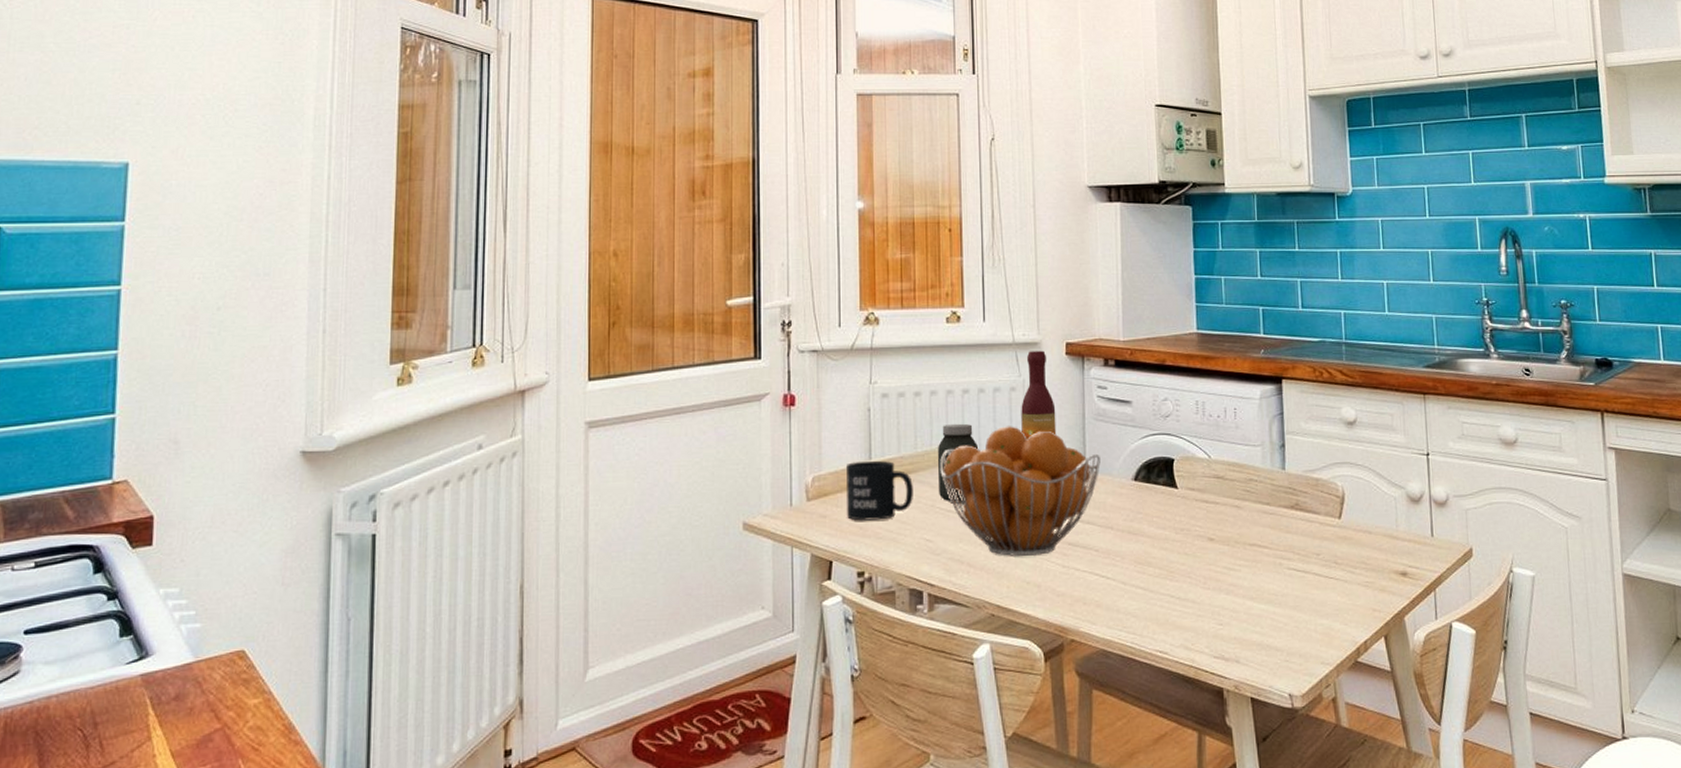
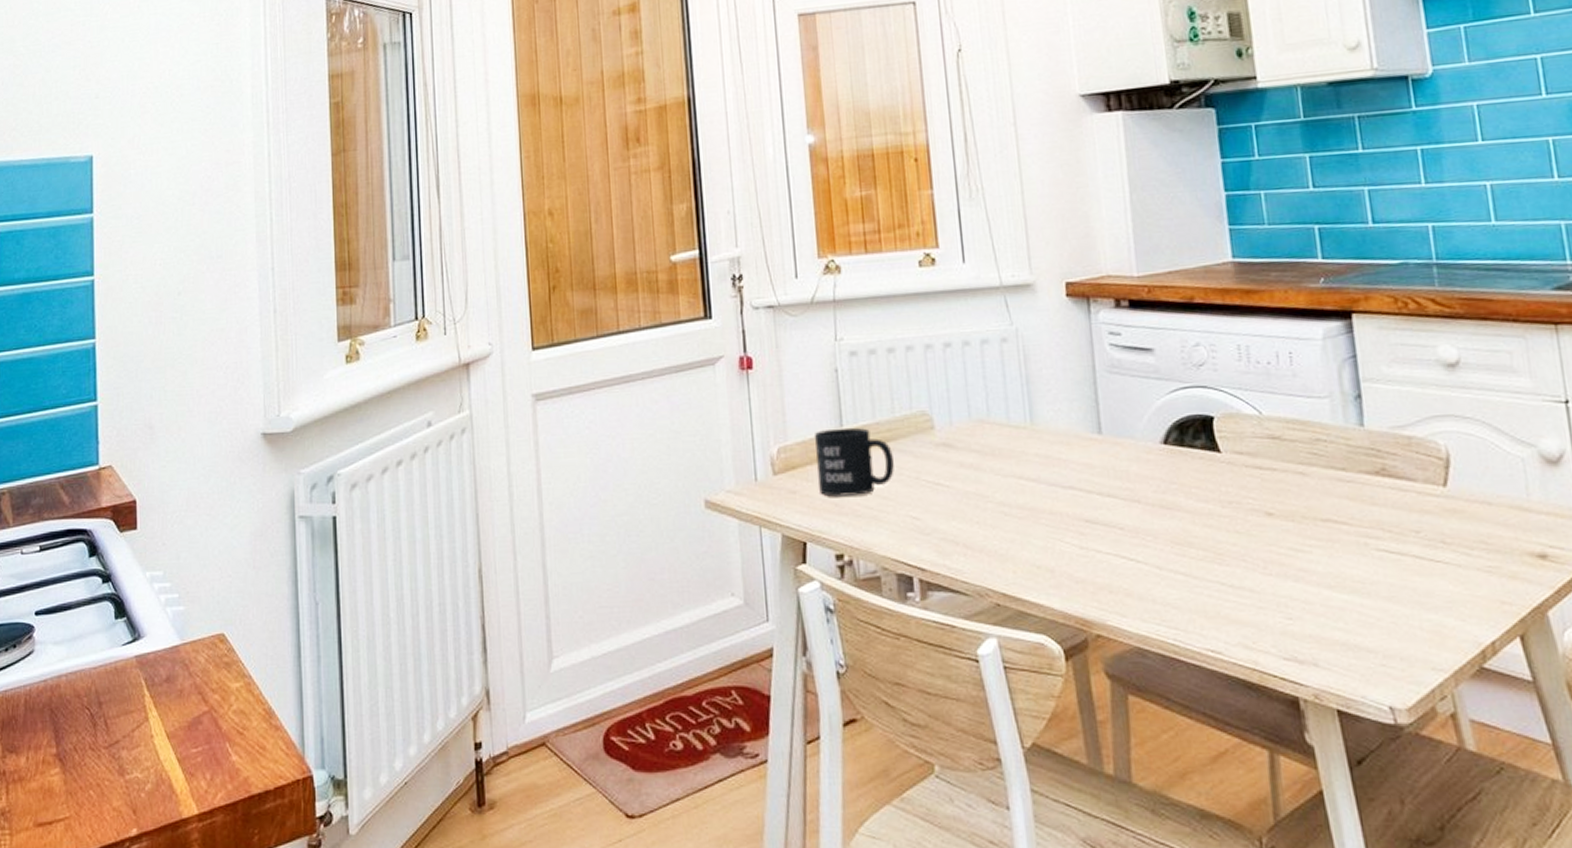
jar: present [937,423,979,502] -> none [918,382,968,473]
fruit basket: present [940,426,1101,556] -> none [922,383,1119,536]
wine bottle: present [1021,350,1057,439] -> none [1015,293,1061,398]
☆ ☆ ☆ ☆
Exercise brief: Exactly as they appear above, print all the lines, but not the pictures.

Response area:
jar: present [937,423,979,502] -> none [918,382,968,473]
fruit basket: present [940,426,1101,556] -> none [922,383,1119,536]
wine bottle: present [1021,350,1057,439] -> none [1015,293,1061,398]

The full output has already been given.